Change during exercise - at rest, the arteriol-venous difference is low becuase the muscles do not require much oxygen. 2) during exercise, the muscles need more oxygen from the blood because they are contracting and respiring areobically, therefore using up oxygen so the AV difference is high.

Effect of training - training increases the AV difference because trained performers can extract more oxygen from the blood.
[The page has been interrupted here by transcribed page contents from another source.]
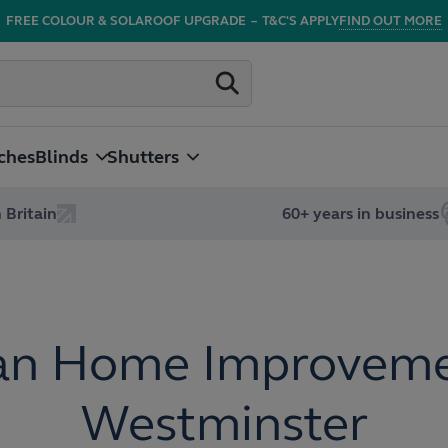
FREE COLOUR & SOLAROOF UPGRADE
–
T&C'S APPLY
FIND OUT MORE
ches
Blinds
Shutters
 Britain
60+ years in business
an Home Improveme
Westminster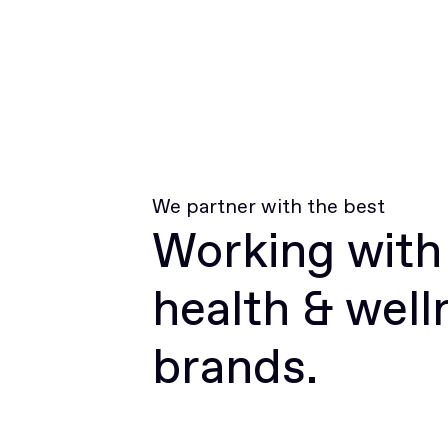
We partner with the best
Working with
health & well
brands.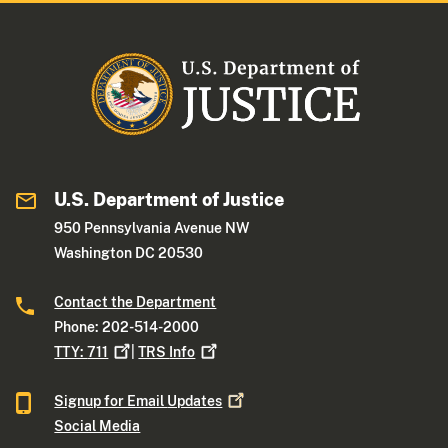
U.S. Department of Justice
950 Pennsylvania Avenue NW
Washington DC 20530
Contact the Department
Phone: 202-514-2000
TTY:
711
|
TRS
Info
Signup for Email
Updates
Social Media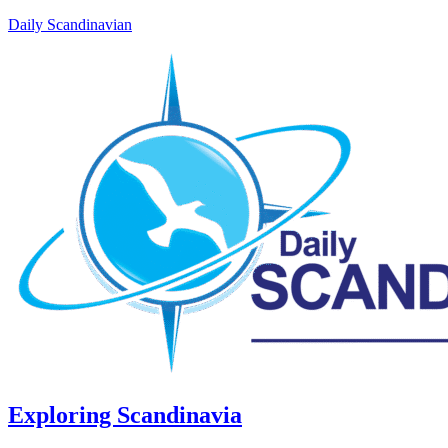
Daily Scandinavian
Exploring Scandinavia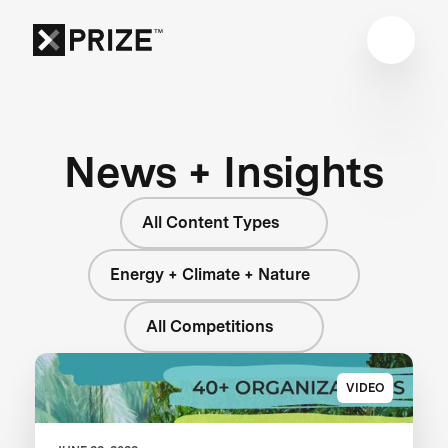
News + Insights
All Content Types
Energy + Climate + Nature
All Competitions
VIDEO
Pulmonary ventilation means breathing.

Three factors are involved in pulmonary ventilation:

• Hormonal control
• Neural control - involves the brain and nervous system.
• Chemical control - invovles blood acidity

Both work together to regulate breathing. When blood acidity is high, the brain is informed and sends an impulse through the nervous system to increase breathing.
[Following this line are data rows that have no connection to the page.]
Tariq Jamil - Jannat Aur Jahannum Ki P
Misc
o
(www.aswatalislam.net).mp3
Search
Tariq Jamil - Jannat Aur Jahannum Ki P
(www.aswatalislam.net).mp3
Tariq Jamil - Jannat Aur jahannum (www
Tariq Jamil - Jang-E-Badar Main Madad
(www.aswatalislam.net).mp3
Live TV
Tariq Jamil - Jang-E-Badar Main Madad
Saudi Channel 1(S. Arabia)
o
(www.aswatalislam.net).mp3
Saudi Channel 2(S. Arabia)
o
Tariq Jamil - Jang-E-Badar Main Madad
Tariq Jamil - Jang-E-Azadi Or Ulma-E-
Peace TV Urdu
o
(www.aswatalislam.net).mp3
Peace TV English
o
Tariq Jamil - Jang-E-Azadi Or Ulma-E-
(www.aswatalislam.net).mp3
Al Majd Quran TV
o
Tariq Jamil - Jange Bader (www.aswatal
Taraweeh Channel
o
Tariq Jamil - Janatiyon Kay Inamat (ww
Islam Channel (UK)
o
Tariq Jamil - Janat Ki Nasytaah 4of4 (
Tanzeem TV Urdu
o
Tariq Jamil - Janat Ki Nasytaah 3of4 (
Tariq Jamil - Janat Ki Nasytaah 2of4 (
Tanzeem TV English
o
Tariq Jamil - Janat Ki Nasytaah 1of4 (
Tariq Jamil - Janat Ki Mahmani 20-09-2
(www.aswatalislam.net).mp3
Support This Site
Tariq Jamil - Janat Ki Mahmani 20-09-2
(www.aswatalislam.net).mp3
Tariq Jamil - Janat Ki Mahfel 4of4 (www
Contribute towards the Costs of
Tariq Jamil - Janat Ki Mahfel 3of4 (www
Sympathetic nervous system: increases breathing rate when preparing body for exercise.

Parasympathetic nervous system: lowers breathing rate.

The respiratory centre, located in the medulla, contros the rate and depth of breathing and uses both neural and chemical control.

Increase in concentration of the blood stimulates the respiratory centre to increase respiratory rate. The inspriatory centre then sends out nerve impulses via the phrenic nerve to the inspiratory muscles to make them contract. 

During exercise, blood acidity increase as a result of an increase in plasma concentration of carobn dioxide and an increase in lactic acid produciton. These changes are detected by chemoreceptors which send impulses to the respiraotry centre which send impulses down the phrenic nerve to stimulate inspiratory muscles such as the sternocleidomastoid, scalenes and pectorials minor in order to increase ventilation until the blood acidity goes back to normal.

Other factors affecting neural control of breathing:

• Mechanical factors - proprioceptors are sensory receptors located in the joints and muscles that provide feedback to the respiratory centre to increase breathing during exercise.
• Baroreceptors - a decrease in blood pressure detected by baroreceptors in the aorta and cartoid arteries results in an increase in breathing rate.
• Stretch receptors - during exercise the lungs are stretched more. Stretch receptors prevent over - inflation of the lungs by sending impulses to the expiratory centre and then down the intercostal nerve to the expiratory muscles so that expiration occurs.

Adrenaline:

• Natural stimulation made in the adrenal gland of the kidney.
• Transported in blood and affects the nervous system.
• Before exercise, brain sends impulse to renal gland to pump adrenaline into the blood wich increases breathing and heart rate.

Smoking causes irritation of the trachea and bronchi.

It reduces lung function and increases breathlessnes caused by swelling and narrowing of the lungs' airways.

Cilia are damaged with causes exess mucus to build up and blocks the lung pasages, leading to smokers cough.

Alveoli become damaged and their walls breaak down and for larger spaces than normal, decreasing the surface area for gas exchange, which increases the risk of COPD.

Oxygen transport is also affected as the carbon monoxide in cigarettes binds to haemoglobin in the red blood cells much more readily than oxygen. This reduces the oxygen carrying capacity of red blood cells, which increases breathlessness during exercise.